→ **INSTRUCTION**
Go to the line containing "Dec, Chetan Bairwa: 0.6 -> 0.75" and retype it and every later line exactly as written, up to the last line of the entries. Keep pictures out.

→ **RECORDS FOR PROCESSING**
==*==
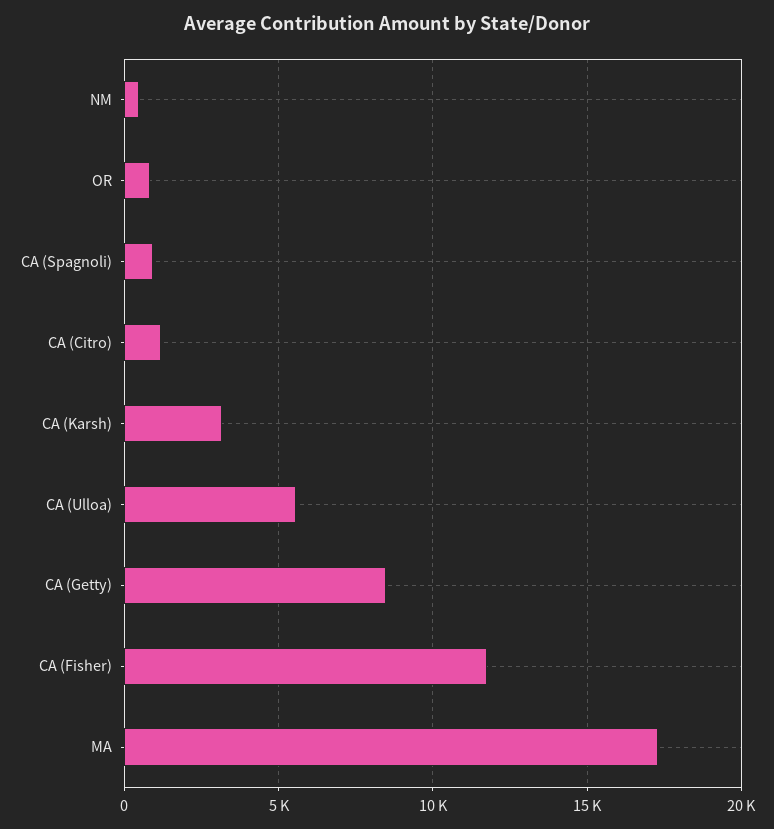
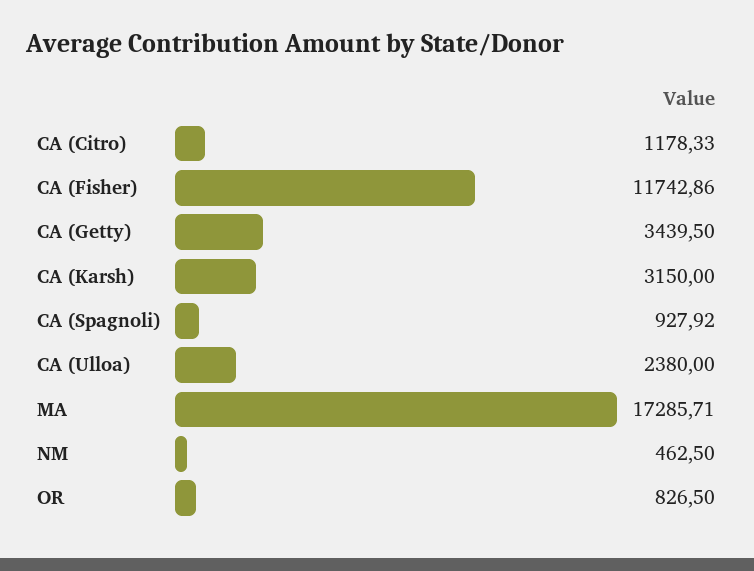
CA (Ulloa): 5500 -> 2380
CA (Getty): 8500 -> 3439.5

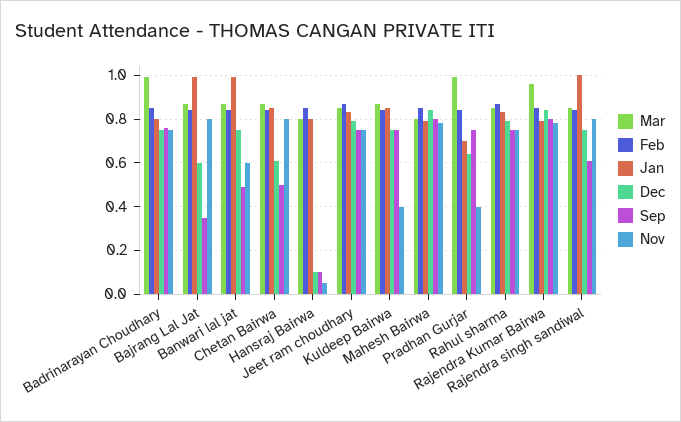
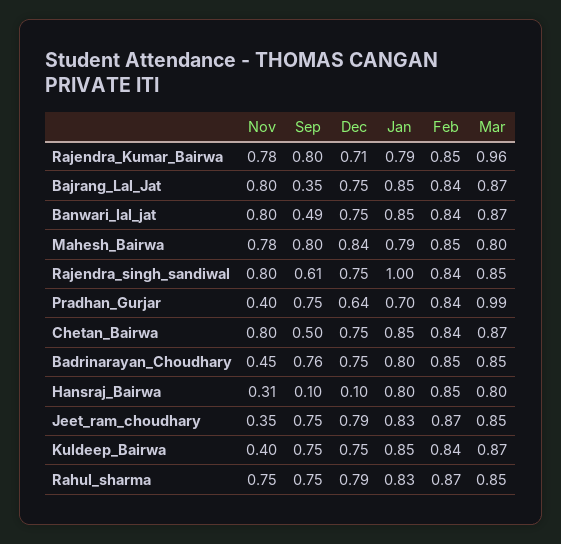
Mar, Badrinarayan Choudhary: 1 -> 0.85
Nov, Badrinarayan Choudhary: 0.75 -> 0.45
Jan, Bajrang Lal Jat: 1 -> 0.85
Dec, Bajrang Lal Jat: 0.6 -> 0.75
Jan, Banwari lal jat: 1 -> 0.85
Nov, Banwari lal jat: 0.6 -> 0.8
Dec, Chetan Bairwa: 0.6 -> 0.75
Nov, Hansraj Bairwa: 0.05 -> 0.31
Nov, Jeet ram choudhary: 0.75 -> 0.35
Dec, Rajendra Kumar Bairwa: 0.85 -> 0.71

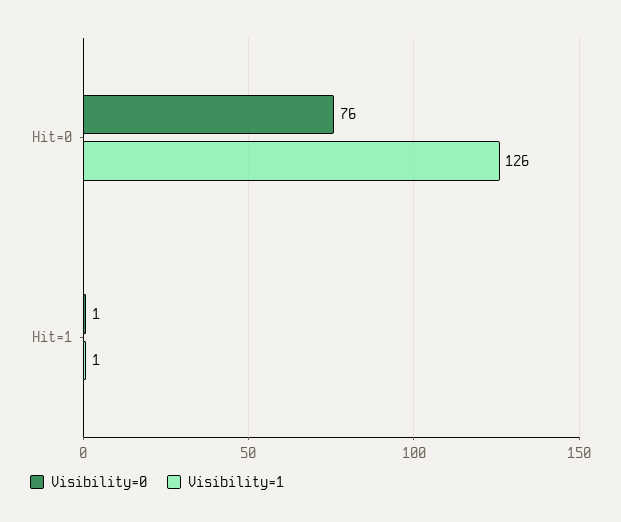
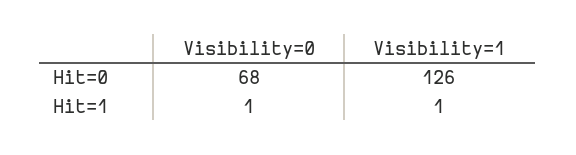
Visibility=0, Hit=0: 76 -> 68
==*==
→ **WORKED SOLUTION**
Dec, Chetan Bairwa: 0.6 -> 0.75
Nov, Hansraj Bairwa: 0.05 -> 0.31
Nov, Jeet ram choudhary: 0.75 -> 0.35
Dec, Rajendra Kumar Bairwa: 0.85 -> 0.71

Visibility=0, Hit=0: 76 -> 68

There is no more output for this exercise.